Opened in 1989, the Design Museum was the first in the world devoted to the design of mass produced objects.
The museum was founded by Sir Terence Conran, who set up the Boilerhouse design project at the Victorian and Albert Museum. When the V&A decided not to make this permanent, Conran turned his attention to Butler's Wharf.
The museum is housed in a sparkling white building that was originally a 1950s warehouse, which was converted to a modern style by architects Conran Roche. The building's elegant facade has views of the River Thames and Tower Bridge.
Its stark and spacious interior is the setting for its collection of innovative design.
There are Temporary and Exhibition Galleries, where a number of shows are held each year. These exhibitions of international design provide a taste of what may become familiar in the future.

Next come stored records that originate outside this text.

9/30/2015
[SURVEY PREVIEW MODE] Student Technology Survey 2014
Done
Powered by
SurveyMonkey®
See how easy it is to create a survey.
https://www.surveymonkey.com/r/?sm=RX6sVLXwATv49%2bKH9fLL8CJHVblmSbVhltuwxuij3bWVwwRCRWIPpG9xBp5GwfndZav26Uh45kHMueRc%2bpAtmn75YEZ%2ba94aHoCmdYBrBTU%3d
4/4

The Collection and Review Galleries are arranged by theme, looking at the design of mass production and concentrate on a number of different types of product. The section devoted to cars includes a wooden model made up from a 1928 drawing by the designer and architect Le Corbusier. The gallery also takes a look at objects such as tableware, telephones, radio and TV sets, washing machines and office equipment. The furniture here includes a chair by Rennie Mackintosh. Temporary shows are sometimes held in the Collection Gallery.
The top floor is given over to contemporary design, recent exhibitions have featured Nike trainers and an Aston Martin V12 Vanquish.
The shop offers good gift ideas and a selection of books.
The Blueprint Café on the first floor has a balcony with a great view over the Thames, good at night when the river is lit up.